#### [Problem requirements]
Without including any picture, copy the entries that follow word for word.

[Items from a dataset]

=== Section Start ===

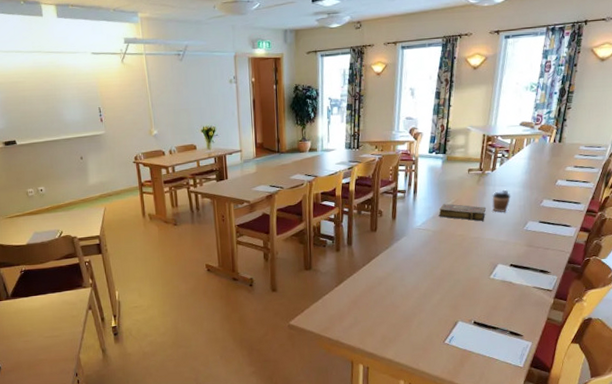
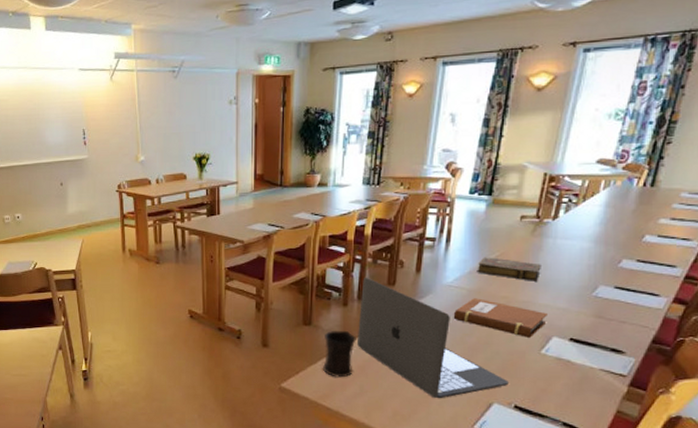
mug: none [323,272,349,312] -> present [323,331,356,378]
laptop: none [349,225,468,322] -> present [358,277,509,399]
notebook: none [423,237,493,266] -> present [453,298,547,338]
coffee cup: present [492,189,511,212] -> none [550,243,578,272]

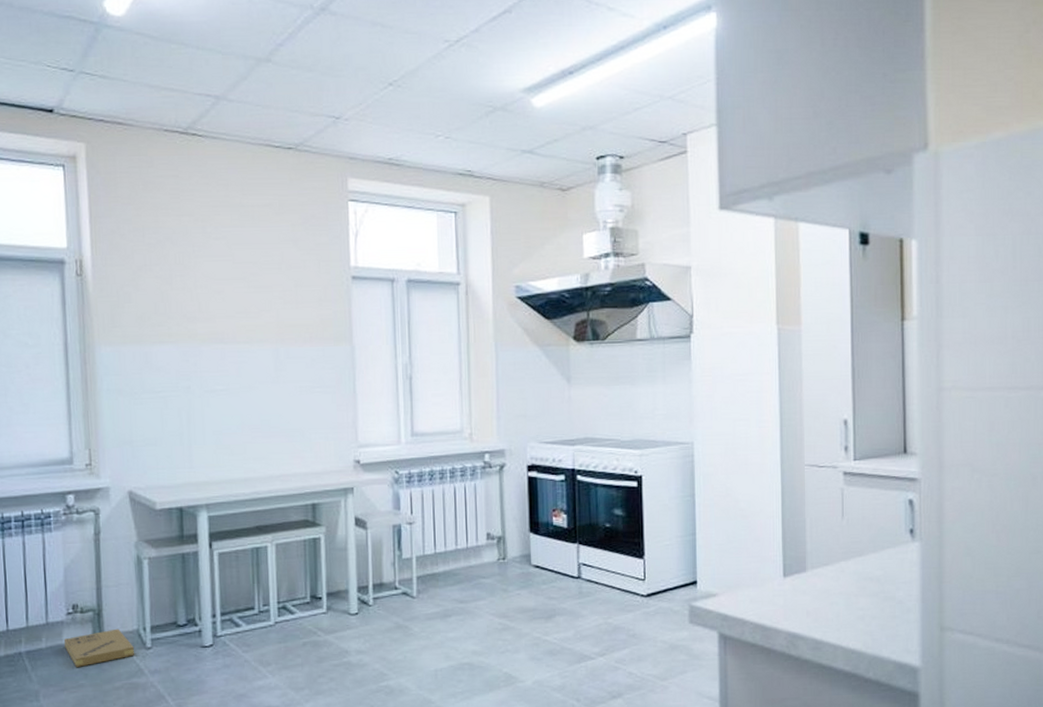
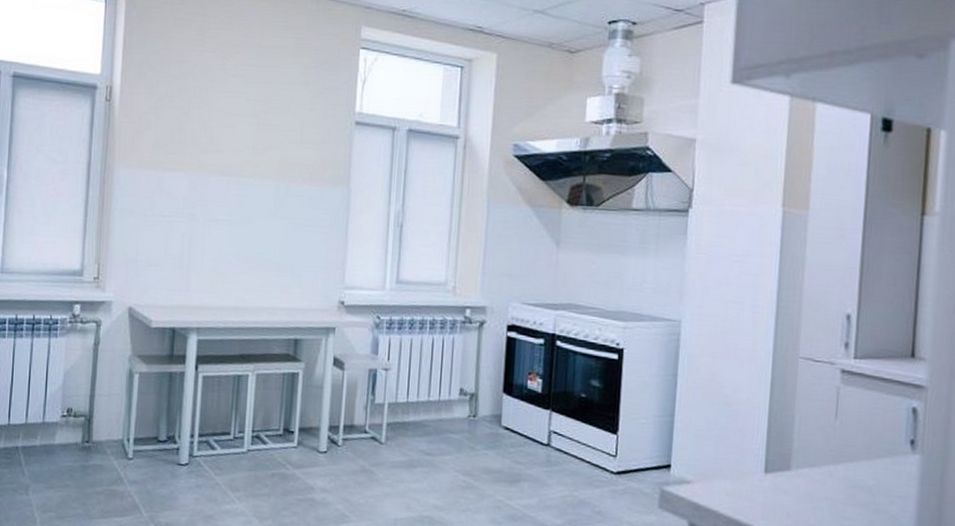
cardboard box: present [63,628,134,667] -> none [56,436,117,468]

=== Section End ===

#### [Written answer]
mug: none [323,272,349,312] -> present [323,331,356,378]
laptop: none [349,225,468,322] -> present [358,277,509,399]
notebook: none [423,237,493,266] -> present [453,298,547,338]
coffee cup: present [492,189,511,212] -> none [550,243,578,272]

cardboard box: present [63,628,134,667] -> none [56,436,117,468]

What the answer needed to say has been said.